Si de tels jeux n’ont pas attendu 2020 pour émerger (après tout, la licence Animal Crossing existe depuis la Gamecube !), c’est bien à partir de cette époque qu’on a vu un véritable raz-de-marée de mignonnerie déferler dans nos salons. Sur Steam, on dénombre pas moins de mille quatre cent jeux dans la catégorie « réconfortant », souvent associée à « casual ».
Un joyeux bazar où se rencontre une multitude de genres. Le cosy game serait donc plus une ambiance, une sensation, une intention, qu’un genre à part entière ; une étiquette aussi fourre-tout que « jeu indépendant » ou « triple A », avec certes des codes incontournables, mais où se croisent des titres bien différents.
La recette cosy game de plus en plus prévisible ?
On pourrait alors se dire qu’en tant que catégorie aussi vaste, les cosy games pourraient nous offrir des expériences ultra diversifiées au travers de ces milliers de titres. Et c’est en partie vrai. Comme mentionné plus haut, Potion Craft coche toutes les cases du jeu réconfortant en nous mettant dans la peau d’un alchimiste qui prépare des décoctions pour ses clients, dans une atmosphère apaisante et sans violence.
D’un autre côté, on peut citer certains jeux d’aventure ou narratifs en solo comme Caravan Sandwitch ou Dordogne, avec leurs messages bienveillants autant envers les joueurs que leurs personnages.
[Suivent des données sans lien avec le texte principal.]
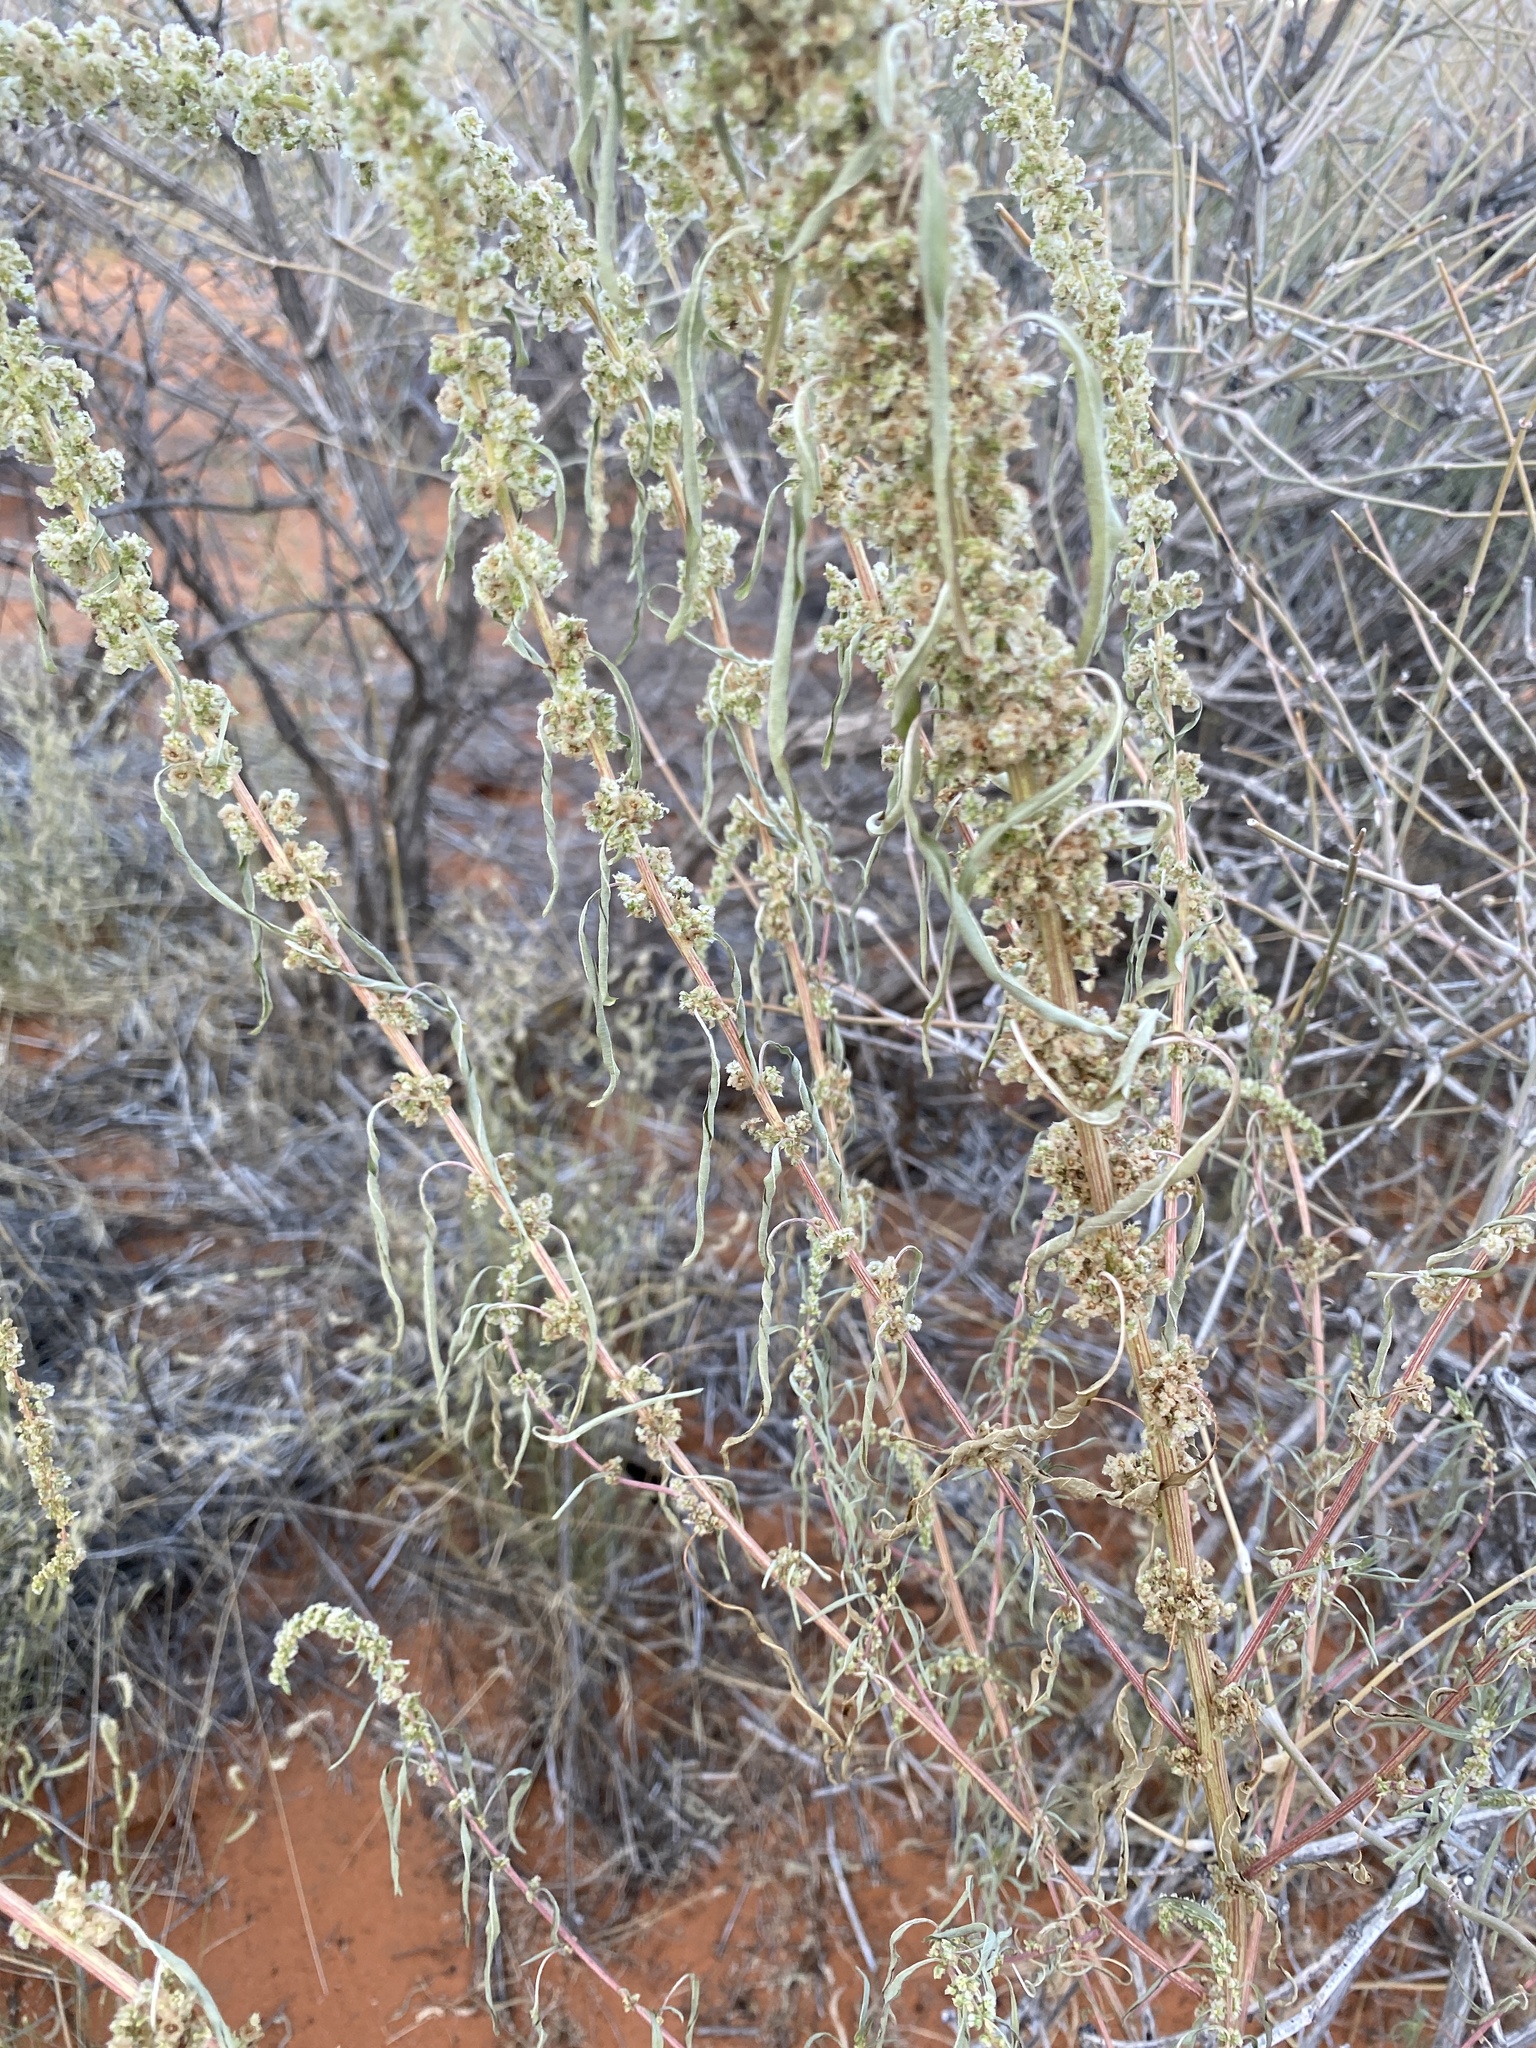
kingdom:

Tous ces titres n’ont pas grand chose à voir les uns avec les autres, et pourtant, ils dégagent cette même ambiance réconfortante qui invite à prendre son temps.
Le modèle Stardew Valley, encore et encore
Toutefois, quand on parle de cosy games, il y a un genre auquel on pense immédiatement tant il est surreprésenté. Imaginez un jeu où vous arrivez dans une maison vide avec un terrain en friche, dans une petite communauté rurale soudée. Votre personnage pourra développer ses cultures au fil des saisons, explorer le village et se rapprocher de ses habitants, jardiner, partir à la pèche, débloquer des améliorations pour sa ferme ou des décorations pour son intérieur. Stardew Valley et Story of Seasons, évidemment, mais aussi des dizaines d’autres jeux qui reprennent cette formule jusqu’à l’overdose.
L’une des seules innovations qu’on peut observer, c’est de transporter ce gameplay dans un autre univers. Magie, fées, japon rural, vampires, ou même cowboys, comme s’il suffisait de mettre un skin différent sur le même jeu pour toucher la niche qui ne serait pas encore tombée sous le charme de la simulation de vie. Même le futur Tales of the Shire, très attendu par l’autrice de ces lignes, semble être victime du même écueil et sera sans doute un Stardew Valley-like avec des hobbits.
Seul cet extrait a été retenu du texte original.